(Beginning of SOURCE INFORMATION)
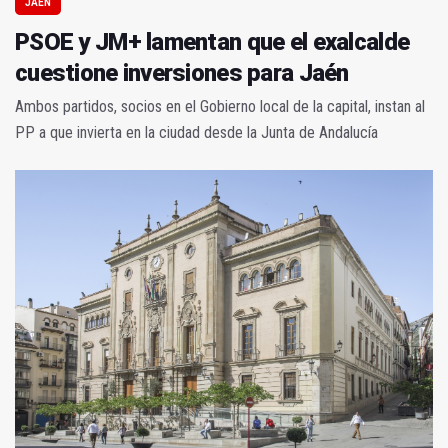
JAÉN
PSOE y JM+ lamentan que el exalcalde
cuestione inversiones para Jaén
Ambos partidos, socios en el Gobierno local de la capital, instan al
PP a que invierta en la ciudad desde la Junta de Andalucía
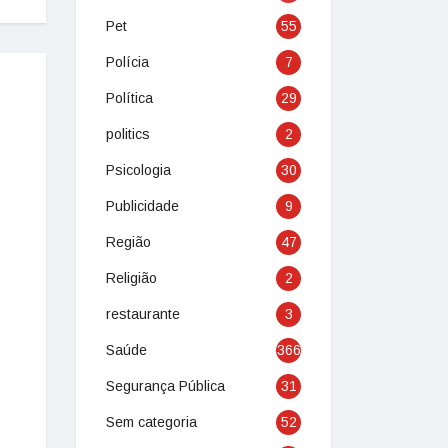
Pet
55
Polícia
7
Política
29
politics
2
Psicologia
30
Publicidade
9
Região
47
Religião
2
restaurante
3
Saúde
366
Segurança Pública
31
Sem categoria
52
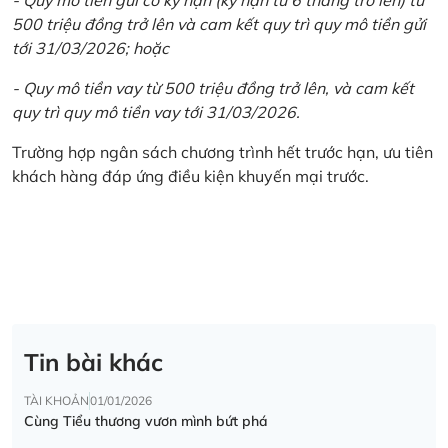
500 triệu đồng trở lên và cam kết quy trì quy mô tiền gửi
tới 31/03/2026; hoặc
- Quy mô tiền vay từ 500 triệu đồng trở lên, và cam kết
quy trì quy mô tiền vay tới 31/03/2026.
Trường hợp ngân sách chương trình hết trước hạn, ưu tiên
khách hàng đáp ứng điều kiện khuyến mại trước.
Tin bài khác
TÀI KHOẢN
01/01/2026
Cùng Tiểu thương vươn mình bứt phá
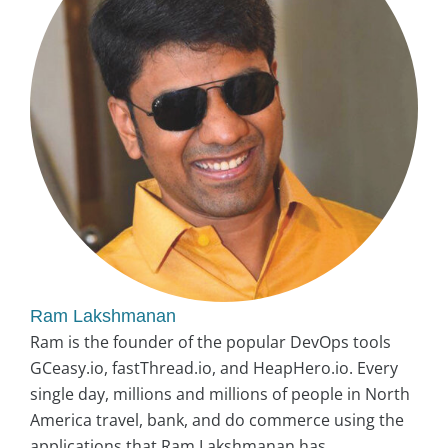
Ram Lakshmanan
Ram is the founder of the popular DevOps tools
GCeasy.io, fastThread.io, and HeapHero.io. Every
single day, millions and millions of people in North
America travel, bank, and do commerce using the
applications that Ram Lakshmanan has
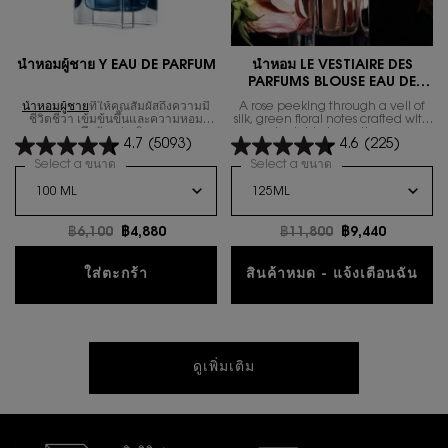
นํ้าหอมผู้ชาย Y EAU DE PARFUM
น้ำหอม LE VESTIAIRE DES
PARFUMS BLOUSE EAU DE
PARFUM
น้ำหอมผู้ชาย
ที่ให้คุณสัมผัสถึงความมี
A rose peeking through a veil of
ชีวิตชีวา เข้มข้นขึ้นและความหอม
silk, green floral notes crafted with
ลึกลับกว่าเดิม
undeniable impertinence.​
4.7
(5093)
4.6
(225)
Select a ขนาด
for นํ้าหอมผู้ชาย Y EAU DE PARFUM
Select a ขนาด
for น้ำหอม LE VEST
ราคาเก่า
฿6,100
ราคาใหม่
฿4,880
ราคาเก่า
฿11,800
ราคาใหม่
฿9,440
นํ้าหอมผู้ชาย Y EAU DE PARFUM
ใส่ตะกร้า
สินค้าหมด - แจ้งเตือนฉัน
WHEN THE น้ำห
ดูเพิ่มเติม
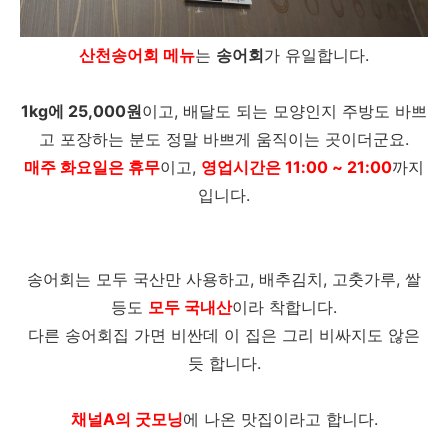
산천송어회 메뉴
는
송어회
가 유일합니다.
1kg에 25,000원
이고, 배달도 되는 모양인지 주방도 바쁘
고 포장하는 분도 정말 바쁘게 움직이는 곳이더군요.
매주 화요일은 휴무
이고,
영업시간은 11:00 ~ 21:00
까지
입니다.
송어회는 모두 국산만 사용하고, 배추김치, 고춧가루, 쌀
등도
모두 국내산
이라 착합니다.
다른 송어회집 가면 비싼데 이 집은 그리 비싸지도 않은
듯 합니다.
채널A의 굿모닝
에 나온 맛집이라고 합니다.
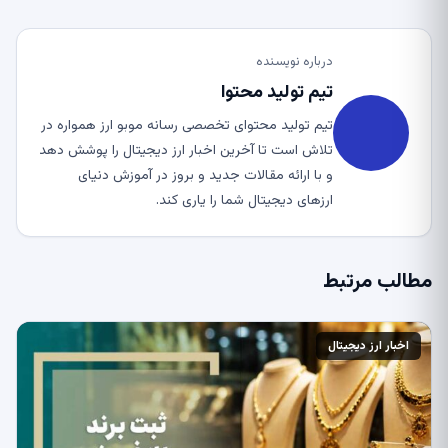
درباره نویسنده
تیم تولید محتوا
تیم تولید محتوای تخصصی رسانه موبو ارز همواره در
تلاش است تا آخرین اخبار ارز دیجیتال را پوشش دهد
و با ارائه مقالات جدید و بروز در آموزش دنیای
ارزهای دیجیتال شما را یاری کند.
مطالب مرتبط
اخبار ارز دیجیتال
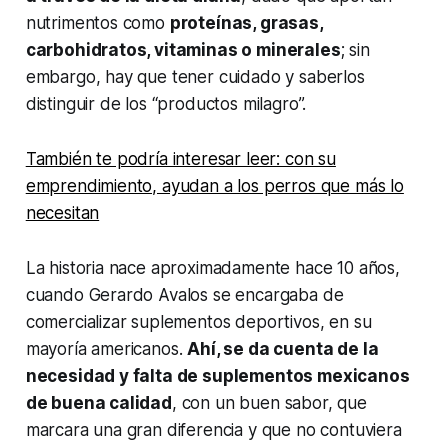
nutrimentos como
proteínas, grasas,
carbohidratos, vitaminas o minerales
; sin
embargo, hay que tener cuidado y saberlos
distinguir de los “productos milagro”.
También te podría interesar leer: con su
emprendimiento, ayudan a los perros que más lo
necesitan
La historia nace aproximadamente hace 10 años,
cuando Gerardo Avalos se encargaba de
comercializar suplementos deportivos, en su
mayoría americanos.
Ahí, se da cuenta de la
necesidad y falta de suplementos mexicanos
de buena calidad
, con un buen sabor, que
marcara una gran diferencia y que no contuviera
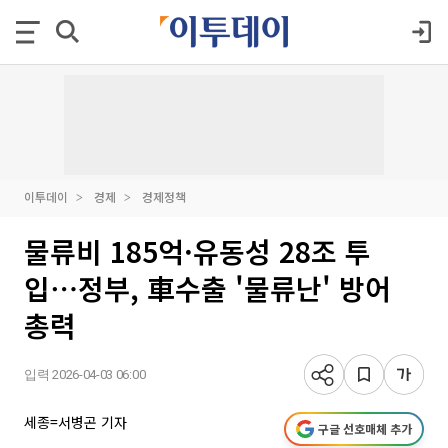
이투데이
경제
경제정책
물류비 185억·유동성 28조 투
입⋯정부, 車수출 '물류난' 방어
총력
입력 2026-04-03 06:00
세종=서병곤 기자
구글 선호매체 추가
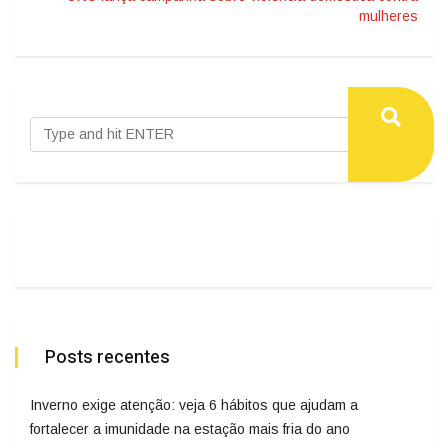
mulheres
Posts recentes
Inverno exige atenção: veja 6 hábitos que ajudam a
fortalecer a imunidade na estação mais fria do ano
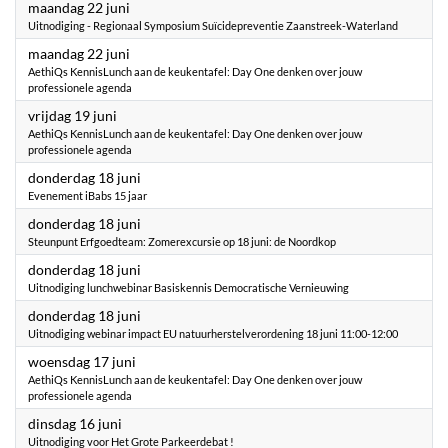
2026
maandag 22 juni
Uitnodiging - Regionaal Symposium Suïcidepreventie Zaanstreek-Waterland
2026
maandag 22 juni
AethiQs KennisLunch aan de keukentafel: Day One denken over jouw
professionele agenda
2026
vrijdag 19 juni
AethiQs KennisLunch aan de keukentafel: Day One denken over jouw
professionele agenda
2026
donderdag 18 juni
Evenement iBabs 15 jaar
2026
donderdag 18 juni
Steunpunt Erfgoedteam: Zomerexcursie op 18 juni: de Noordkop
2026
donderdag 18 juni
Uitnodiging lunchwebinar Basiskennis Democratische Vernieuwing
2026
donderdag 18 juni
Uitnodiging webinar impact EU natuurherstelverordening 18 juni 11:00-12:00
2026
woensdag 17 juni
AethiQs KennisLunch aan de keukentafel: Day One denken over jouw
professionele agenda
2026
dinsdag 16 juni
Uitnodiging voor Het Grote Parkeerdebat !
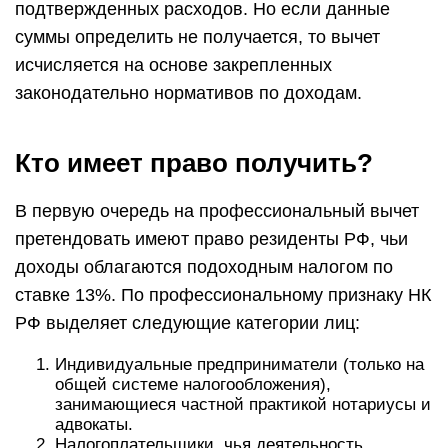
подтвержденных расходов. Но если данные
суммы определить не получается, то вычет
исчисляется на основе закрепленных
законодательно нормативов по доходам.
Кто имеет право получить?
В первую очередь на профессиональный вычет
претендовать имеют право резиденты РФ, чьи
доходы облагаются подоходным налогом по
ставке 13%. По профессиональному признаку НК
РФ выделяет следующие категории лиц:
Индивидуальные предприниматели (только на
общей системе налогообложения),
занимающиеся частной практикой нотариусы и
адвокаты.
Налогоплательщики, чья деятельность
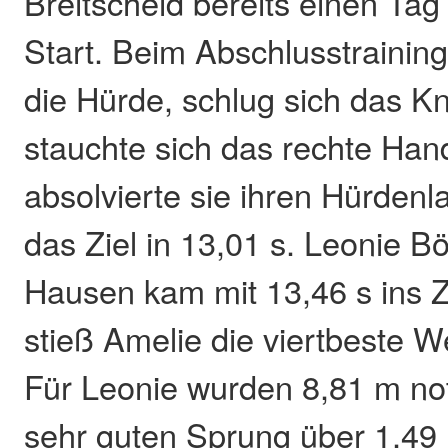
Breitscheid bereits einen Tag
Start. Beim Abschlusstraining
die Hürde, schlug sich das Kn
stauchte sich das rechte Ha
absolvierte sie ihren Hürdenl
das Ziel in 13,01 s. Leonie 
Hausen kam mit 13,46 s ins Z
stieß Amelie die viertbeste W
Für Leonie wurden 8,81 m no
sehr guten Sprung über 1,49 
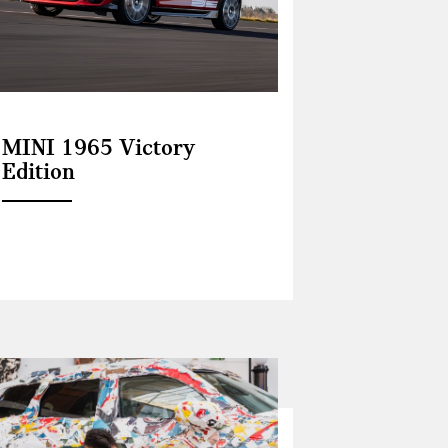
MINI 1965 Victory
Edition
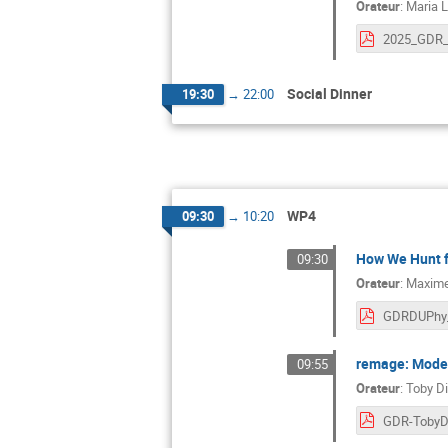
Orateur
:
Maria 
Social Dinner
19:30
→
22:00
WP4
09:30
→
10:20
How We Hunt f
09:30
Orateur
:
Maxime
remage: Moder
09:55
Orateur
:
Toby D
GDR-TobyD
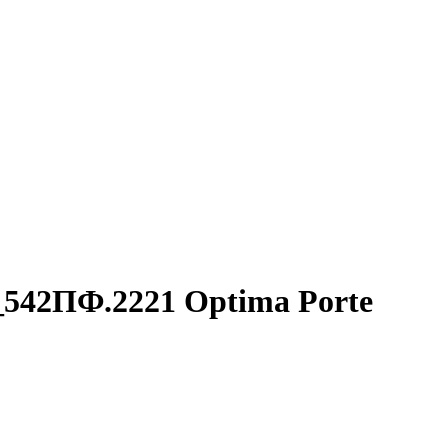
542ПФ.2221 Optima Porte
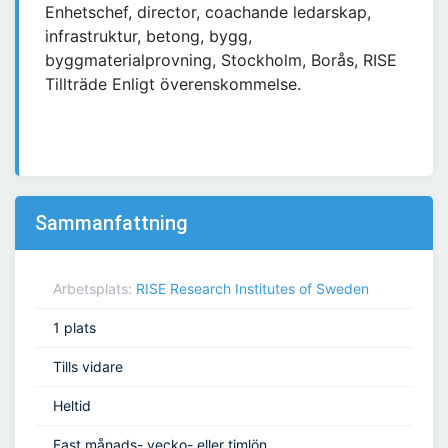
Enhetschef, director, coachande ledarskap,
infrastruktur, betong, bygg,
byggmaterialprovning, Stockholm, Borås, RISE
Tillträde Enligt överenskommelse.
Sammanfattning
Arbetsplats:
RISE Research Institutes of Sweden
1 plats
Tills vidare
Heltid
Fast månads- vecko- eller timlön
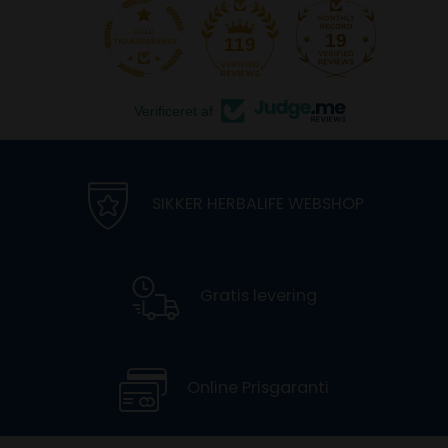
19
119
Verificeret af
SIKKER HERBALIFE WEBSHOP
Gratis levering
Online Prisgaranti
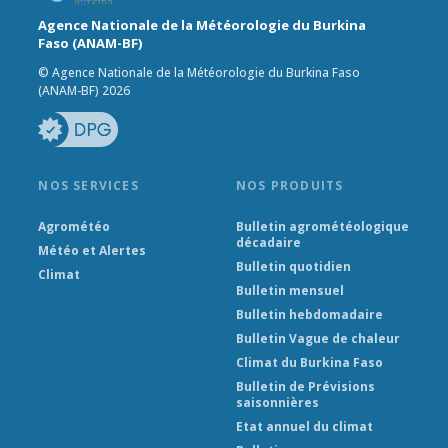
Agence Nationale de la Météorologie du Burkina
Faso (ANAM-BF)
© Agence Nationale de la Météorologie du Burkina Faso
(ANAM-BF) 2026
NOS SERVICES
NOS PRODUITS
Agrométéo
Bulletin agrométéologique
décadaire
Météo et Alertes
Bulletin quotidien
Climat
Bulletin mensuel
Bulletin hebdomadaire
Bulletin Vague de chaleur
Climat du Burkina Faso
Bulletin de Prévisions
saisonnières
Etat annuel du climat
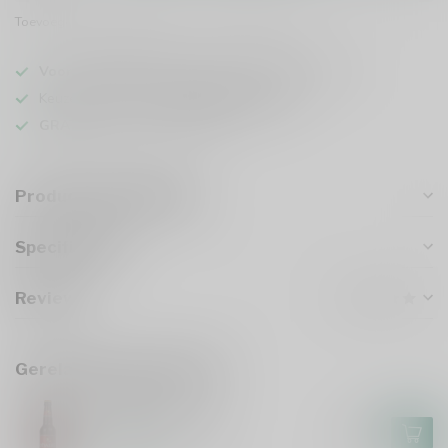
Toevoegen om te vergelijken
Deel dit product
Voor 16u besteld
, vandaag verzonden (ma t/m vr)
Keuze uit meer dan
1000 speciaalbieren
GRATIS
verzonden vanaf €75
Productomschrijving
Specificaties
Reviews
Gerelateerde producten
O'HARA'S
O'Hara's Irish Red
€2,15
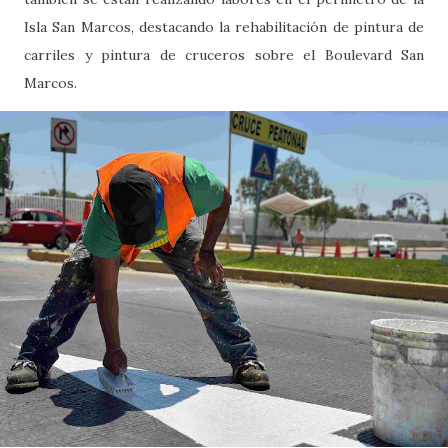
Isla San Marcos, destacando la rehabilitación de pintura de
carriles y pintura de cruceros sobre el Boulevard San
Marcos.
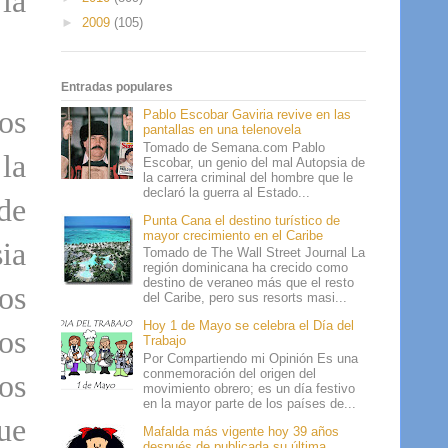
la
►
2009
(105)
Entradas populares
os
Pablo Escobar Gaviria revive en las
pantallas en una telenovela
Tomado de Semana.com Pablo
la
Escobar, un genio del mal Autopsia de
la carrera criminal del hombre que le
declaró la guerra al Estado...
de
Punta Cana el destino turístico de
mayor crecimiento en el Caribe
ia
Tomado de The Wall Street Journal La
región dominicana ha crecido como
destino de veraneo más que el resto
os
del Caribe, pero sus resorts masi...
Hoy 1 de Mayo se celebra el Día del
os
Trabajo
Por Compartiendo mi Opinión Es una
conmemoración del origen del
os
movimiento obrero; es un día festivo
en la mayor parte de los países de...
ue
Mafalda más vigente hoy 39 años
después de publicada su última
(End of SOURCE INFORMATION)
* ACTIVITY
Write back the stretch of lines above that begins with the line holding "Sammanfattning" and ends with the line holding "Météo et Alertes", both included, exactly as written. Pictures stay out.

* YOUR SOLUTION
Sammanfattning
Arbetsplats:
RISE Research Institutes of Sweden
1 plats
Tills vidare
Heltid
Fast månads- vecko- eller timlön
19
119
Verificeret af
SIKKER HERBALIFE WEBSHOP
Gratis levering
Online Prisgaranti
Agence Nationale de la Météorologie du Burkina
Faso (ANAM-BF)
© Agence Nationale de la Météorologie du Burkina Faso
(ANAM-BF) 2026
NOS SERVICES
NOS PRODUITS
Agrométéo
Bulletin agrométéologique
décadaire
Météo et Alertes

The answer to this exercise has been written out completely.